PARIS — The last major obstacle to General Electric Co.’s $13.5 billion acquisition of Alstom’s energy assets fell Sunday, when France’s government agreed to buy a stake in the French industrial conglomerate from the billionaire Bouygues family.
On Saturday, Alstom’s board unanimously backed GE’s offer to buy the energy business, which makes power-generation equipment and the electrical grid to deliver energy to customers. But the French government had changed the game Friday by insisting it would take a 20 percent stake in the remaining bits of Alstom.
Disagreement with the Bouygues family, which owns 29 percent of Alstom, about the price of the stake had raised the possibility the deal would fail.
But late Sunday, the French Economy Ministry said the state holding company, Agence des Participations de l’État, and the Bouygues had agreed to give the French government the option to buy up to 20 percent of Alstom “at the market price with a standard discount, on condition that this price is higher or equal to the equivalent of a theoretical adjusted price of 35 euros per share.”
At 35 euros, or $47.60, a share, Bouygues has extracted a 25 percent premium to Alstom’s closing price on Friday. The Bouygues, who also control a large construction and engineering company, had a certain leverage, as the government needed to close the sale before the opening of the Paris bourse on Monday.

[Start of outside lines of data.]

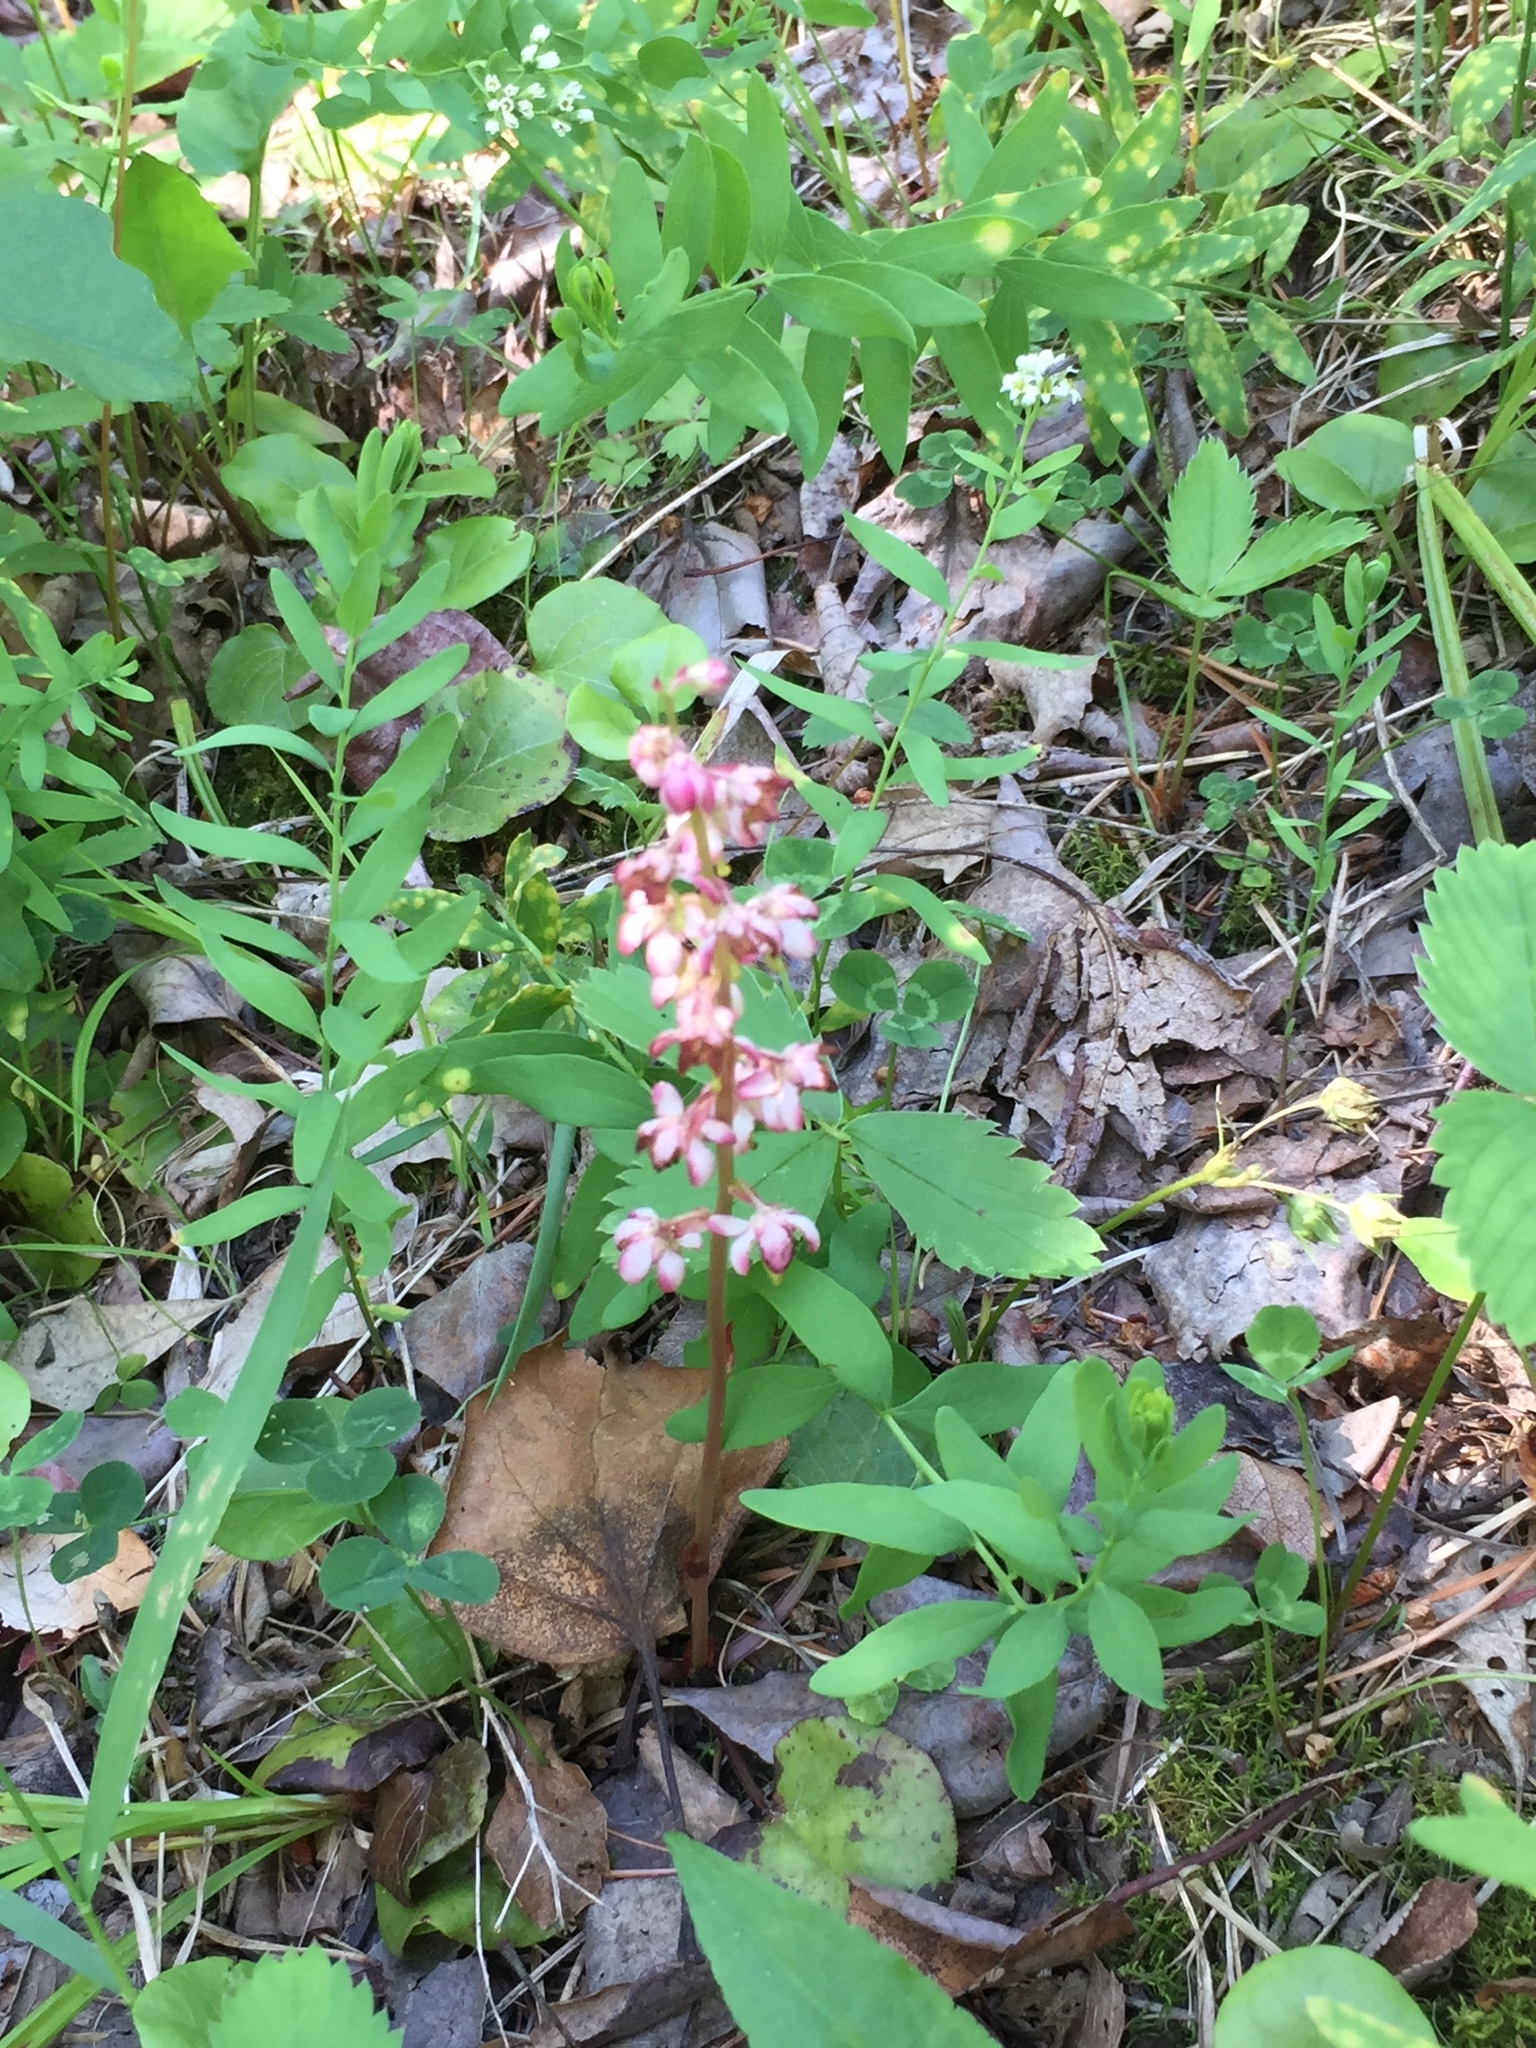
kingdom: Plantae
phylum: Tracheophyta
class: Magnoliopsida
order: Ericales
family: Ericaceae
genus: Pyrola
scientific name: Pyrola asarifolia
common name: Bog wintergreen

The disagreement about price had raised anxieties that the deal — already the subject of intense political machinations, including the solicitation by the French government of a rival offer from Siemens and Mitsubishi Heavy Industries — might founder.
Economy Minister Arnaud Montebourg had cautioned that a final agreement was contingent on the state’s buying a stake in Alstom, which would be left as a holding company after the deal, housing three 50-50 joint ventures with GE and an expanded rail transport business, bolstered by the addition of Connecticut-based GE’s rail signaling unit.
General Electric declined to comment.